Omotenashi, Kaiseki, Takumi: Lexus will verstärkt mit Handwerk und Services punkten, die auf uralten japanischen Traditionen aufbauen

Ähnlich detailversessen gehen die Lexus-Macher an ihre Produktion heran. Im Werk Kyushu haben etwa die Spezialisten für das Ertasten von Spaltmaßen mindestens 25 Jahre Berufserfahrung – und müssen sie jeden Tag neu unter Beweis stellen. Morgens vor der Arbeit müssen die 19 Auserwählten unter 7.700 Arbeitern an einem Modell Abstände zwischen den Blechen oder deren Höhe auf den Zehntel-Millimeter genau ertasten können. Gelingt das nicht, müssen sie an einen anderen Arbeitsplatz. Die Karosse streichelt dann ein feinfühligerer Kollege, um Unregelmäßigkeiten zu entdecken.

Der Kunde soll sich im Autohaus wie daheim fühlen

Wer dagegen für die Ledersitze des Kompakt-SUV UX die Sashiko-Ziernähte akkurat anbringen will, der sollte die Kunst des Papierfaltens am besten seit dem Kindesalter meisterlich beherrschen: Hier lässt Lexus nämlich nur solche Mitarbeiter an die Nähte, die zuvor den Origami-Test bestanden haben. Falte eine Katze aus einem Blatt Papier in 90 Sekunden – aber nur mit einer Hand. Linkshänder mit der rechten, die Rechtshänder mit links.

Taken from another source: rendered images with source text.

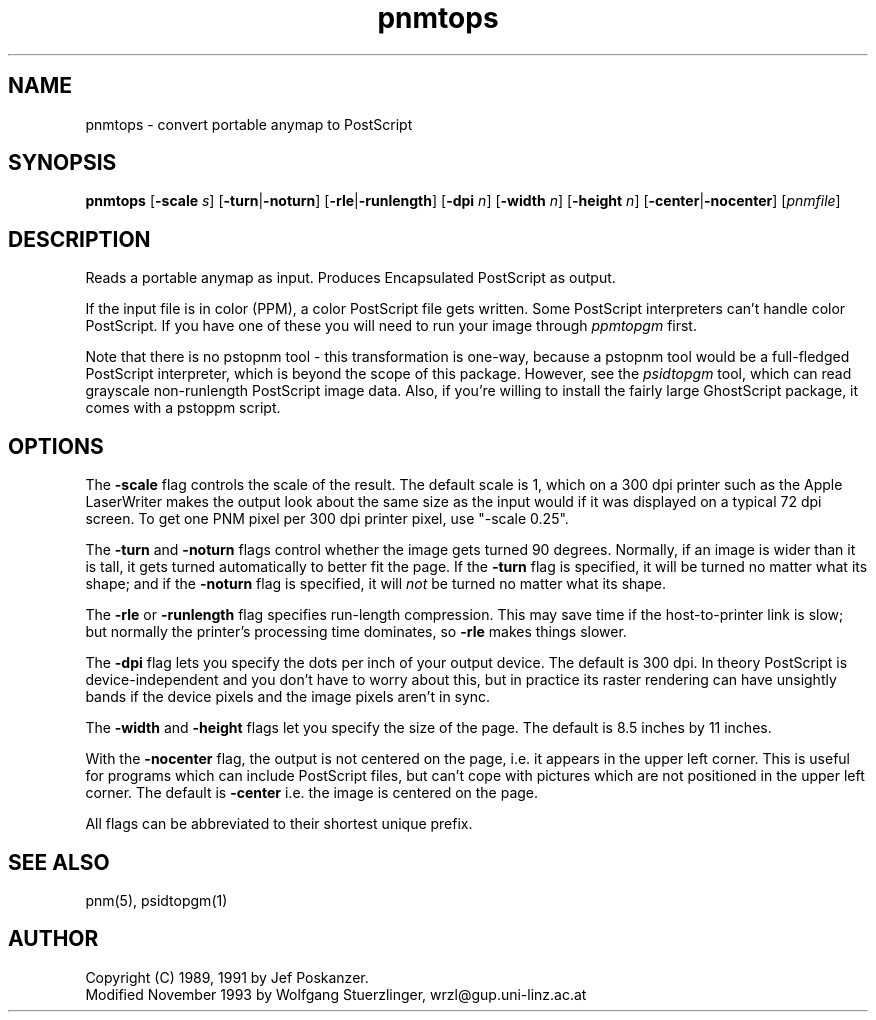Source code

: .TH pnmtops 1 "26 October 1991"
.IX pnmtops
.SH NAME
pnmtops - convert portable anymap to PostScript
.SH SYNOPSIS
.B pnmtops
.RB [ -scale
.IR s ]
.RB [ -turn | -noturn ]
.RB [ -rle | -runlength ]
.RB [ -dpi
.IR n ]
.RB [ -width
.IR n ]
.RB [ -height
.IR n ]
.RB [ -center | -nocenter ]
.RI [ pnmfile ]
.SH DESCRIPTION
Reads a portable anymap as input.
Produces Encapsulated PostScript as output.
.IX PostScript
.PP
If the input file is in color (PPM), a color PostScript file gets
written.
Some PostScript interpreters can't handle color PostScript.
If you have one of these you will need to run your image through
.I ppmtopgm
first.
.PP
Note that there is no pstopnm
tool - this transformation is one-way, because a pstopnm tool would
be a full-fledged PostScript interpreter, which is beyond the scope
of this package.
However, see the
.I psidtopgm
tool, which can read grayscale non-runlength PostScript image data.
Also, if you're willing to install the fairly large GhostScript package,
it comes with a pstoppm script.
.SH OPTIONS
.PP
The
.B -scale
flag controls the scale of the result.  The default scale is 1,
which on a 300 dpi printer such as the Apple LaserWriter makes
the output look about the same size as the input would if it was displayed
on a typical 72 dpi screen.
To get one PNM pixel per 300 dpi printer pixel, use "-scale 0.25".
.PP
The
.B -turn
and
.B -noturn
flags control whether the image gets turned 90 degrees.
Normally, if an image is wider than it is tall, it gets turned
automatically to better fit the page.
If the
.B -turn
flag is specified, it will be turned no matter what its shape; and if the
.B -noturn
flag is specified, it will
.I not
be turned no matter what its shape.
.PP
The
.B -rle
or
.B -runlength
flag specifies run-length compression.  This may save
time if the host-to-printer link is slow; but normally the printer's processing
time dominates, so
.B -rle
makes things slower.
.PP
The
.B -dpi
flag lets you specify the dots per inch of your output device.
The default is 300 dpi.
In theory PostScript is device-independent and you don't have to
worry about this, but in practice its raster rendering can have
unsightly bands if the device pixels and the image pixels aren't
in sync.
.PP
The
.B -width
and
.B -height
flags let you specify the size of the page.
The default is 8.5 inches by 11 inches.
.PP
With the
.B -nocenter
flag, the output is not centered on the page, i.e. it appears
in the upper left corner. This is useful for programs which can
include PostScript files, but can't cope with pictures which are
not positioned in the upper left corner. The default is
.B -center
i.e. the image is centered on the page.
.PP
All flags can be abbreviated to their shortest unique prefix.
.SH "SEE ALSO"
pnm(5), psidtopgm(1)
.SH AUTHOR
Copyright (C) 1989, 1991 by Jef Poskanzer.
.br
Modified November 1993 by Wolfgang Stuerzlinger, wrzl@gup.uni-linz.ac.at
.\" Permission to use, copy, modify, and distribute this software and its
.\" documentation for any purpose and without fee is hereby granted, provided
.\" that the above copyright notice appear in all copies and that both that
.\" copyright notice and this permission notice appear in supporting
.\" documentation.  This software is provided "as is" without express or
.\" implied warranty.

Und klar, das Ganze millimetergenau. Solche Methoden sollen am Ende sozusagen das Kaiseki-gewordene Auto ergeben. Die Meister unter den Autobauern dürfen sich mit der Bezeichnung Takumi schmücken. Den Titel tragen seit Jahrhunderten Kunsthandwerker, die zum Beispiel Katana-Schwerter, Glaskrüge, Holzfurniere oder Kleider herstellen.

Und deren Meisterschaft wollen die japanischen Autobauer sichtbar in die Autos bringen. Zum Beispiel die Faltkunst von Origami in den Türverkleidungen des LS. Die Meisterin Yuko Shimizu aus Kyoto sagt: „Das habe ich bisher nur beim Leder von Kleidern oder Möbeln angewandt – jetzt zum ersten Mal in einem Auto.” Takumi Toshiyasu Nakamura graviert spezielle Glaseinlagen in Form des Lexus-L. Die zieren dann ebenfalls das Türfutter – für die „japanischen Momente” im Leben eines Autofahrers.